Faceting is the vital capability that permits for user filtering of results, often filtered by category or field type. Filtering for ranges, such as between dates and dollar amounts, are other enterprise search features. Another key function of faceting is building a thesaurus of synonyms to allow users to use a single term to identify other terms with the same meaning.
Signal capture is the recording of the behavior data or “signals” of all, or specific users. Signals include user queries, clicks, adds, purchases, and other types of clicks when a user engages with a search result. This helps fine tune the algorithms so that the most relevant (as determined by clicks and time-on-page). Other signal captures include GPS, activity level, movement patterns, and other actions or events. Collectively, signals provide the basis for the predictive abilities of search engines.
Query pipelines are used with complex queries and complex data handling. This tool makes it possible for search engines to profile behavior. This is accomplished by breaking the search and returns into stages to allow the search engine the opportunity to modify the information.
Scalability and capacity are likely at the top of any business looking to implement an enterprise search engine. The whole point is to increase efficiency by speeding the delivery of the most accurate data returns. That leads to business expansion. The data types come into play under this category, as certain data types are more difficult to search than others.

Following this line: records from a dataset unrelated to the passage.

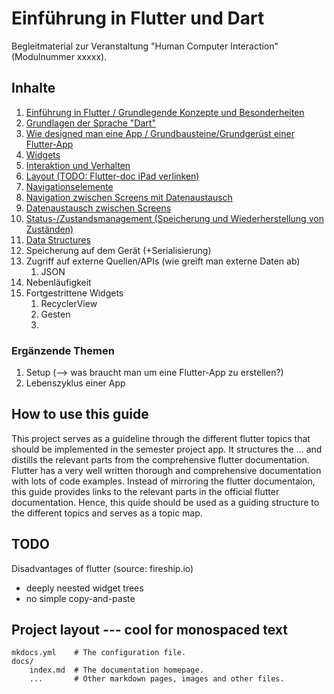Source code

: # Einführung in Flutter und Dart

Begleitmaterial zur Veranstaltung "Human Computer Interaction" (Modulnummer xxxxx).

## Inhalte

1. [Einführung in Flutter / Grundlegende Konzepte und Besonderheiten](./themen/flutter_introduction.md)
2. [Grundlagen der Sprache "Dart"](./themen/dart.md)
3. [Wie designed man eine App / Grundbausteine/Grundgerüst einer Flutter-App](./themen/designing_an_app.md)
4. [Widgets](./themen/widgets.md)
5. [Interaktion und Verhalten](./themen/behaviour.md)
6. [Layout (TODO: Flutter-doc iPad verlinken)](./themen/layout.md)
7. [Navigationselemente](./themen/navigation.md)
8. [Navigation zwischen Screens mit Datenaustausch](./themen/screen_navigation.md)
9. [Datenaustausch zwischen Screens](./themen/data_exchange.md)
10. [Status-/Zustandsmanagement (Speicherung und Wiederherstellung von Zuständen)](./themen/state_management.md)
11. [Data Structures](./themen/data_structures.md) 
12. Speicherung auf dem Gerät (+Serialisierung)
13. Zugriff auf externe Quellen/APIs (wie greift man externe Daten ab)
    1.  JSON
14. Nebenläufigkeit
15. Fortgestrittene Widgets
    1.  RecyclerView
    2.  Gesten
    3.  


### Ergänzende Themen

1. Setup (--> was braucht man um eine Flutter-App zu erstellen?)
2. Lebenszyklus einer App


## How to use this guide

This project serves as a guideline through the different flutter topics that should be implemented in the semester project app.
It structures the ... and distills the relevant parts from the comprehensive flutter documentation. Flutter has a very well written thorough and comprehensive documentation with lots of code examples. Instead of mirroring the flutter documentaion, this guide provides links to the relevant parts in the official flutter documentation. Hence, this quide should be used as a guiding structure to the different topics and serves as a topic map.


## TODO

Disadvantages of flutter (source: fireship.io)
- deeply neested widget trees
- no simple copy-and-paste



## Project layout --- cool for monospaced text

    mkdocs.yml    # The configuration file.
    docs/
        index.md  # The documentation homepage.
        ...       # Other markdown pages, images and other files.
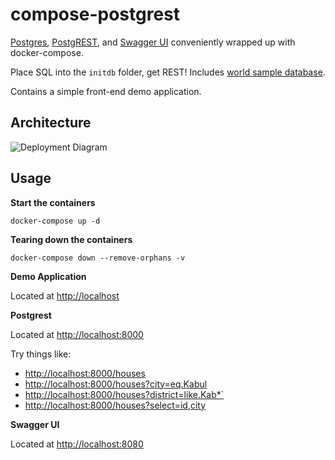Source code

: compose-postgrest
=================

[Postgres](https://www.postgresql.org/), [PostgREST](https://github.com/begriffs/postgrest), and [Swagger UI](https://github.com/swagger-api/swagger-ui) conveniently wrapped up with docker-compose.

Place SQL into the `initdb` folder, get REST! 
Includes [world sample database](https://www.postgresql.org/ftp/projects/pgFoundry/dbsamples/world/).

Contains a simple front-end  demo application.

Architecture
------------

![Deployment Diagram](diagrams/deployment-diagram.png)

Usage
-----

**Start the containers**

`docker-compose up -d`

**Tearing down the containers**

`docker-compose down --remove-orphans -v`

**Demo Application**

Located at [http://localhost](http://localhost)

**Postgrest**

Located at [http://localhost:8000](http://localhost:8000)

Try things like:
* [http://localhost:8000/houses](http://localhost:8000/houses)
* [http://localhost:8000/houses?city=eq.Kabul](http://localhost:8000/city?name=eq.Kabul)
* [http://localhost:8000/houses?district=like.Kab*`](http://localhost:8000/houses?city=like.Kab*)
* [http://localhost:8000/houses?select=id,city](http://localhost:8000/houses?select=id,city)

**Swagger UI**

Located at [http://localhost:8080](http://localhost:8080)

Media data is notoriously large, and as we settle into media streaming, the ability to add more storage to the data system is vital. Thus, the enterprise search engine must have the capability of accommodating exponential data expansion.
Artificial intelligence and recommendations are the new frontier in search engines. Since there are so many data types, not every search is amenable to using keywords or key phrases. AI looks at the clicks from keyword/key phrase queries and determines those are present on the clicked page. If not, a subroutine updates the algorithm allowing that result to climb higher on the results page. Sometimes, none of the results are relevant. When that happens, the search engine learns by looking at the way the keywords or key phrases were used.

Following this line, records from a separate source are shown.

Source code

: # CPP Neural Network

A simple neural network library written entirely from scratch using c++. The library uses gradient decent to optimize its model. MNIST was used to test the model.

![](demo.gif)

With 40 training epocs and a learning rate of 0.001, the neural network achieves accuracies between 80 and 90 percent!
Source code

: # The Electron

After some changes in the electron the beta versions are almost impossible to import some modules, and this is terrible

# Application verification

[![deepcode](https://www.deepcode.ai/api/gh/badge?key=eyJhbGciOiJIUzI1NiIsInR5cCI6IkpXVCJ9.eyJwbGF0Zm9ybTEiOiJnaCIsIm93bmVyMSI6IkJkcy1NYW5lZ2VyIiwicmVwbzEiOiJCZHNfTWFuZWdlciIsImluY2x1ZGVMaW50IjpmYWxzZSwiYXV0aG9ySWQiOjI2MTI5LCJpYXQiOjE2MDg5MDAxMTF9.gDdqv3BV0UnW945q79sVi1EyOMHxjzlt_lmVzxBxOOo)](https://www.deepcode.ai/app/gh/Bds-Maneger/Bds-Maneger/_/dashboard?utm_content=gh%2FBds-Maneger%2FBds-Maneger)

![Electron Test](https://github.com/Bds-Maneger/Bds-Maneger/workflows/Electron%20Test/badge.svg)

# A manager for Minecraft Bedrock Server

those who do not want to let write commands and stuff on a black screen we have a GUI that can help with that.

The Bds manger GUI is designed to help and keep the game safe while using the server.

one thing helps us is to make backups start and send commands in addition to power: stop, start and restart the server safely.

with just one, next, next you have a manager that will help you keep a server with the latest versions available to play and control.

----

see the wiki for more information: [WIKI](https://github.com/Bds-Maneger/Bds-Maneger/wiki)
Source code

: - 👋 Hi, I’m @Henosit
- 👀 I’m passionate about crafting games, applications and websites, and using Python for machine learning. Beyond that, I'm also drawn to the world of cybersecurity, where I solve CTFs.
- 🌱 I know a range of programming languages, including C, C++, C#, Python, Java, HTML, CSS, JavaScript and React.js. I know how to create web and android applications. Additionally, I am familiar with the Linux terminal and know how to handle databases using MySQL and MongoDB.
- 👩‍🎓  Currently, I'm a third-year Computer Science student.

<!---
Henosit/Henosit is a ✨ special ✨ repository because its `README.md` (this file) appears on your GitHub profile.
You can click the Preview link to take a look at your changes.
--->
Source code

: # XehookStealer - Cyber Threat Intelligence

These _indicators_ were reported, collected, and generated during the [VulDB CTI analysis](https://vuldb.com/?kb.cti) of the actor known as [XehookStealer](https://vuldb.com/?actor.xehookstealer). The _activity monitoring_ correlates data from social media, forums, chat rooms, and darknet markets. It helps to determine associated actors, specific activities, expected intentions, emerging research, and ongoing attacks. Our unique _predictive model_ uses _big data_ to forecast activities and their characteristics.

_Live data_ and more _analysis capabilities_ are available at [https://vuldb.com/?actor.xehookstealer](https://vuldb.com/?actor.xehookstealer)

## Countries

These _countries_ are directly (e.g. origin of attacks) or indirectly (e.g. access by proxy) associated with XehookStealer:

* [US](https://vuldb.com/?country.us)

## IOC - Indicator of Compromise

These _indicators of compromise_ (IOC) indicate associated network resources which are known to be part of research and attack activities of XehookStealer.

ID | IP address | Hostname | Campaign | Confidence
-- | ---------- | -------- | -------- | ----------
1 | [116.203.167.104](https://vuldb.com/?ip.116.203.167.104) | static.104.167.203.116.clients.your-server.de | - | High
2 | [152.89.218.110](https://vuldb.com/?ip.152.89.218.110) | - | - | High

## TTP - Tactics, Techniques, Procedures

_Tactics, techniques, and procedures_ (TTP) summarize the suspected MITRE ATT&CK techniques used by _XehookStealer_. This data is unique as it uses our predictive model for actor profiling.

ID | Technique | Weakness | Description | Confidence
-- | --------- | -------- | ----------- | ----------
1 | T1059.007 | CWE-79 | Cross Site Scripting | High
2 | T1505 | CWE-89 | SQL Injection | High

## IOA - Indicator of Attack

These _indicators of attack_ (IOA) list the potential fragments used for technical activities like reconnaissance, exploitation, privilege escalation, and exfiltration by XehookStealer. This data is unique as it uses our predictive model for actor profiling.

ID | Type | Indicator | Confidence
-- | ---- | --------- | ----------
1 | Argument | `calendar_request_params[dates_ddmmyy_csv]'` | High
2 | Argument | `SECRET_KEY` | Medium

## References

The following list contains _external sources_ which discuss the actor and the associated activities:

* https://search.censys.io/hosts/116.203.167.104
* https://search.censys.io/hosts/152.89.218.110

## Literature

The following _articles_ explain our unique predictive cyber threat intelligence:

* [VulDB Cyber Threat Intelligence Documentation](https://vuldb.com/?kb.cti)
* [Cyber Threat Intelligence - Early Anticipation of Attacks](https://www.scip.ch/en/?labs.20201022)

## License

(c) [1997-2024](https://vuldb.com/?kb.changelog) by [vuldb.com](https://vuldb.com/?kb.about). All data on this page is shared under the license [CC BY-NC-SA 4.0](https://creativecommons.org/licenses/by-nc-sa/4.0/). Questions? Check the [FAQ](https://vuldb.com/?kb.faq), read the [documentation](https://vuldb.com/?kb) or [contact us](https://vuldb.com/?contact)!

As the AI becomes smarter, the results to queries have better quality. Since all search queries are focused through the same AI “brain,” everyone with access to that search engine benefits.

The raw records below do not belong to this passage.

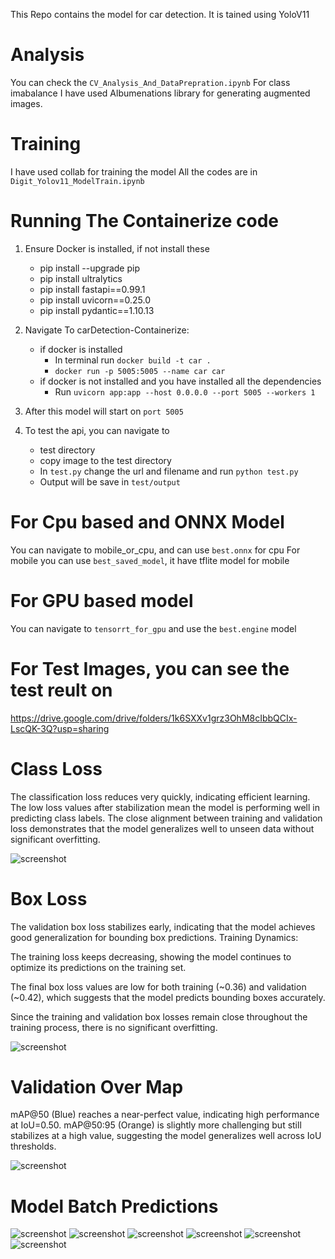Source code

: This Repo contains the model for car detection. It is tained using YoloV11

# Analysis
You can check the `CV_Analysis_And_DataPrepration.ipynb`
For class imabalance I have used Albumenations library for generating augmented images.

# Training 
I have used collab for training the model
All the codes are in `Digit_Yolov11_ModelTrain.ipynb`

# Running The Containerize code
1. Ensure Docker is installed, if not install these
    * pip install --upgrade pip
    * pip install ultralytics
    * pip install fastapi==0.99.1 
    * pip install uvicorn==0.25.0        
    * pip install pydantic==1.10.13

    
    
2. Navigate To carDetection-Containerize:
    * if docker is installed
        * In terminal run `docker build -t car .`
        * `docker run -p 5005:5005 --name car car`
    * if docker is not installed and you have installed all the dependencies
        * Run `uvicorn app:app --host 0.0.0.0 --port 5005 --workers 1`
3. After this model will start on `port 5005`
4. To test the api, you can navigate to
    * test directory
    * copy image to the test directory
    * In `test.py` change the url and filename and run `python test.py`
    * Output will be save in `test/output`

# For Cpu based and ONNX Model
You can navigate to mobile_or_cpu, and can use `best.onnx` for cpu
For mobile you can use `best_saved_model`, it have tflite model for mobile

# For GPU based model
You can navigate to `tensorrt_for_gpu` and use the `best.engine` model

# For Test Images, you can see the test reult on 
https://drive.google.com/drive/folders/1k6SXXv1grz3OhM8cIbbQCIx-LscQK-3Q?usp=sharing


# Class Loss
The classification loss reduces very quickly, indicating efficient learning. The low loss values after stabilization mean the model is performing well in predicting class labels. The close alignment between training and validation loss demonstrates that the model generalizes well to unseen data without significant overfitting.

![screenshot](images/classloss.png)


# Box Loss
The validation box loss stabilizes early, indicating that the model achieves good generalization for bounding box predictions.
Training Dynamics:

The training loss keeps decreasing, showing the model continues to optimize its predictions on the training set.


The final box loss values are low for both training (~0.36) and validation (~0.42), which suggests that the model predicts bounding boxes accurately.


Since the training and validation box losses remain close throughout the training process, there is no significant overfitting.

![screenshot](images/training_val_box_loss.png)

# Validation Over Map

mAP@50 (Blue) reaches a near-perfect value, indicating high performance at IoU=0.50. mAP@50:95 (Orange) is slightly more challenging but still stabilizes at a high value, suggesting the model generalizes well across IoU thresholds.

![screenshot](images/map.png)

# Model Batch Predictions
![screenshot](others/train_batch71370.jpg)
![screenshot](others/train_batch71372.jpg)
![screenshot](others/train_batch71370.jpg)
![screenshot](others/val_batch0_pred.jpg)
![screenshot](others/val_batch2_labels.jpg)
![screenshot](others/val_batch2_pred.jpg)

High availability systems offer the ability to modify traffic if something goes wrong with hardware locally, or when internal networks experience some type of interruption. More importantly, advanced enterprise search systems have multiple layers of redundancy built into them. If there is data loss on one data server, the system recognizes this and reroutes queries to the next nearest server.
Even better is the ability of the system to attempt to self-heal, as it alerts its human minders that there is an anomaly. This reduces downtime and is often invisible to the users. This type of AI also lends itself to disaster recovery by providing the ability of the system to recognize external events, such as a fire, a hack, an earthquake, etc. This enables the system to shut down or disconnect to protect data.
Security is a critical factor for any search solution. Various types of data require different levels of security protocol. Some protocols will limit access to certain information, and other protocols are designed to sense intrusions from outside sources.
Without a robust security system built into the AI, the system is at risk of unauthorized data retrieval. For that reason, the teams responsible for maintaining it must remain vigilant and keep the system updated. While the AI is capable of performing some of these tasks, team members must manually verify that it is done.